_Your assignment_: For every record, give an exact copy that has no pictures in it.
--
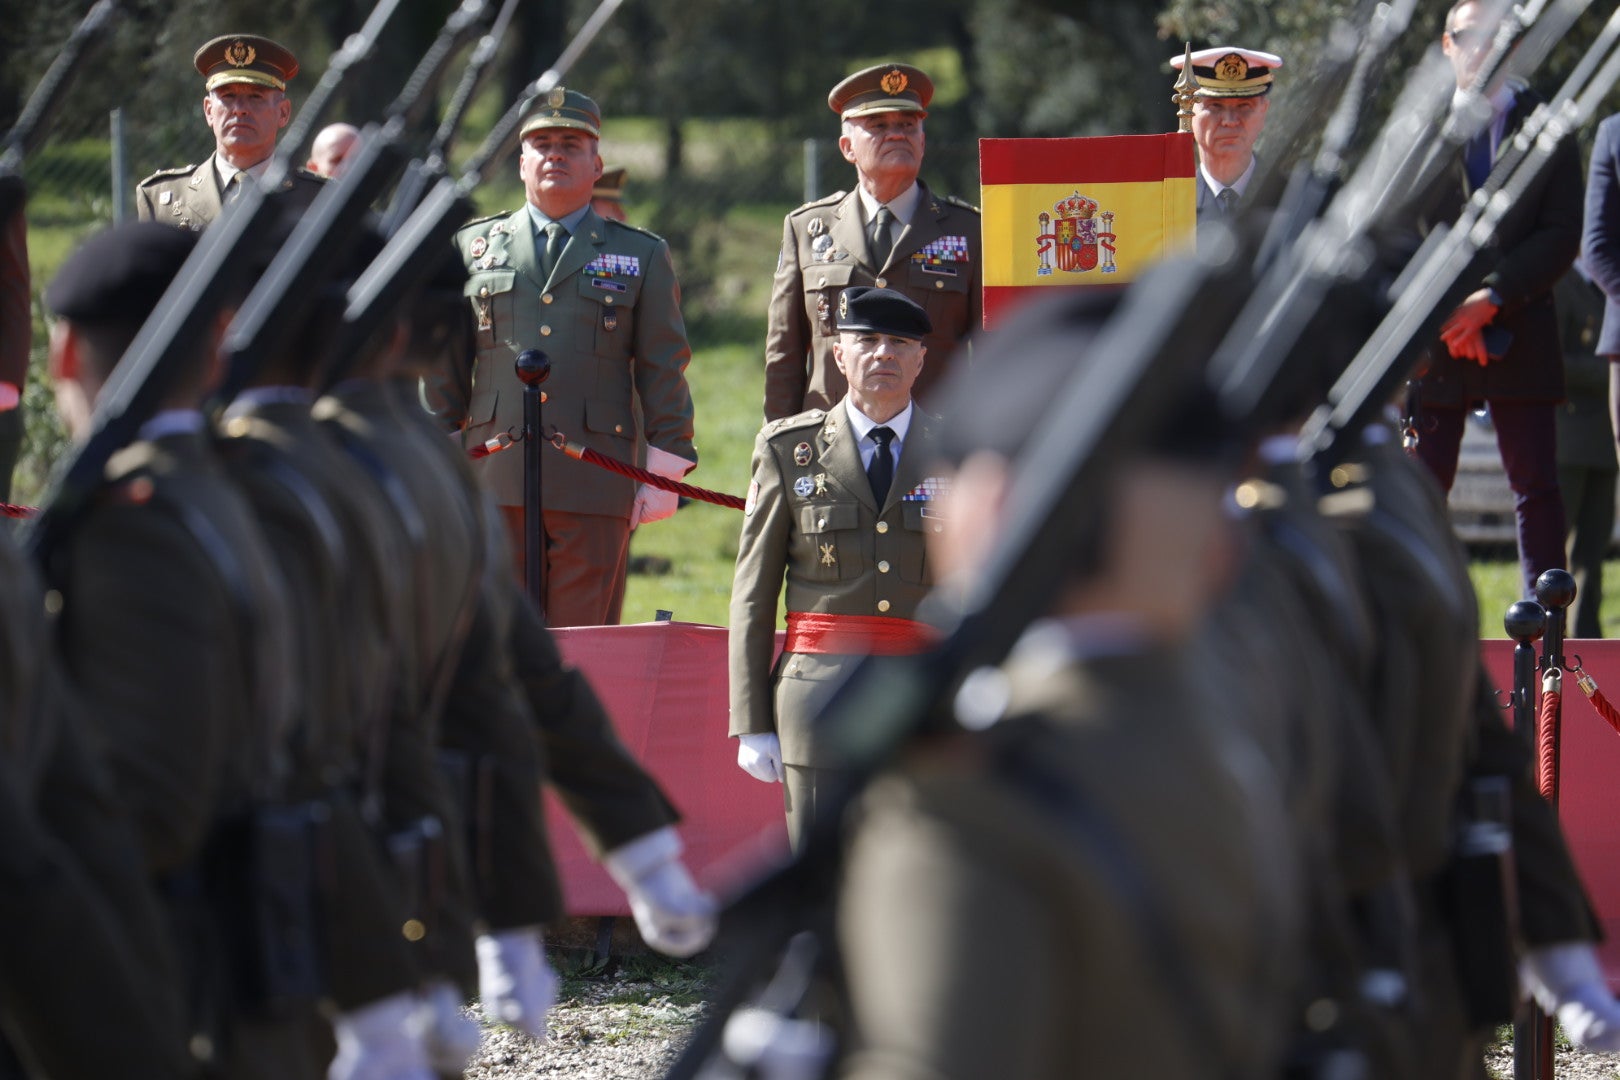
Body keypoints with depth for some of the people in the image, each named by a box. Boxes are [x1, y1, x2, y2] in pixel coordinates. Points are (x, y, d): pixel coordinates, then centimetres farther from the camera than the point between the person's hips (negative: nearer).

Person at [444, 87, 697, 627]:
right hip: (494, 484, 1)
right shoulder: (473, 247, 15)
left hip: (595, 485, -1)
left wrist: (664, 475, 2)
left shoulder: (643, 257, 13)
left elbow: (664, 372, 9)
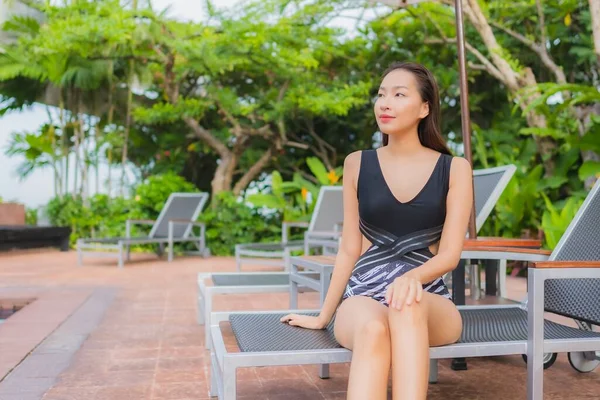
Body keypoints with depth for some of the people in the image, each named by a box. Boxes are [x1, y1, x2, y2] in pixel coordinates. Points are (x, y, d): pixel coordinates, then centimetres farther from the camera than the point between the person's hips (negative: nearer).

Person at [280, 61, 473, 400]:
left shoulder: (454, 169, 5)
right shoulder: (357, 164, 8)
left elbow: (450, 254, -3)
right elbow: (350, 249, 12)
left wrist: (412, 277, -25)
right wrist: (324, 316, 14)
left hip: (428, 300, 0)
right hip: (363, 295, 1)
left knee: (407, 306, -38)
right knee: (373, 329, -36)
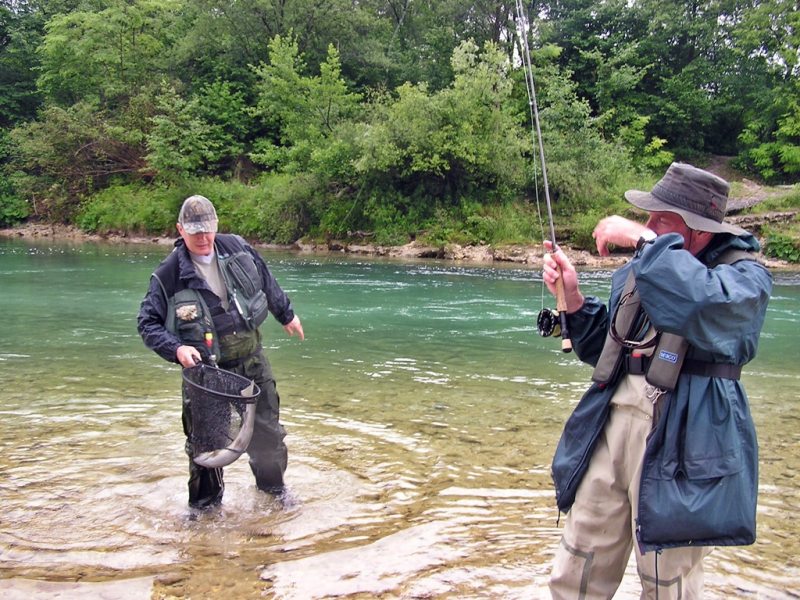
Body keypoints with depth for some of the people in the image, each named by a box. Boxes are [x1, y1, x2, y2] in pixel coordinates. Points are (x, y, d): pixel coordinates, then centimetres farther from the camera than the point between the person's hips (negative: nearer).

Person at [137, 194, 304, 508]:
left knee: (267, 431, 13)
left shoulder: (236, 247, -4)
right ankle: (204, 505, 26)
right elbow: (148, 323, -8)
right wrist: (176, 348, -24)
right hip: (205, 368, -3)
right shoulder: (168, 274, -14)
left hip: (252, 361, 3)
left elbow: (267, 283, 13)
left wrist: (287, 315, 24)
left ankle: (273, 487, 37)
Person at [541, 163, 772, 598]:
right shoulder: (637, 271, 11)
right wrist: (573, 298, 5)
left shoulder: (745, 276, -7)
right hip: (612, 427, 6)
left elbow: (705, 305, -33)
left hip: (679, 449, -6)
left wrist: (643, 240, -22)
--
_Output of the task_:
Body keypoints with depth for some of the people in the image, each named by a box. Boxes are [x1, y1, x2, y2] in pixel coordinates. Points are (x, y, d): pixel coordinates, then centimetres farther from the camera than the point between the person's hips (negative: nearer).

Person at [444, 87, 697, 627]:
right hip: (494, 484, 1)
right shoulder: (473, 247, 15)
left hip: (595, 485, -1)
left wrist: (664, 475, 2)
left shoulder: (643, 257, 13)
left elbow: (664, 372, 9)
Body keypoints with depth for some of the people in the image, each named by a box. Boxes are [x1, y1, x2, y2] in pixel coordinates. Points are (x, y, d): pixel coordinates, then centimetres farther from the camera than the point between the person's hips (negative: nearer).

Person at [280, 61, 473, 400]:
left shoulder: (454, 169, 5)
right shoulder: (357, 164, 8)
left elbow: (450, 254, -3)
right elbow: (350, 249, 12)
left wrist: (412, 277, -25)
right wrist: (324, 316, 14)
left hip: (428, 300, 0)
right hip: (363, 295, 1)
left knee: (407, 306, -38)
right knee: (373, 329, -36)
Body keypoints with depth for some of the people in the image, each named by a box. Boxes are [x1, y1, x2, y2] in pixel coordinates. Points are (x, y, d): pixel coordinates, then centimetres farther from the camera than the point between the person's hips (negative: nearer).

Person at [137, 194, 304, 508]:
left knee: (267, 431, 13)
left shoulder: (236, 247, -4)
right ankle: (204, 505, 26)
right elbow: (148, 323, -8)
right wrist: (176, 348, -24)
right hip: (205, 368, -3)
right shoulder: (168, 274, -14)
left hip: (252, 361, 3)
left elbow: (267, 283, 13)
left wrist: (287, 315, 24)
left ankle: (273, 487, 37)
Person at [541, 163, 772, 598]:
right shoulder: (637, 271, 11)
right wrist: (573, 298, 5)
left shoulder: (745, 276, -7)
right hip: (612, 427, 6)
left elbow: (705, 305, -33)
left hip: (679, 449, -6)
left wrist: (643, 240, -22)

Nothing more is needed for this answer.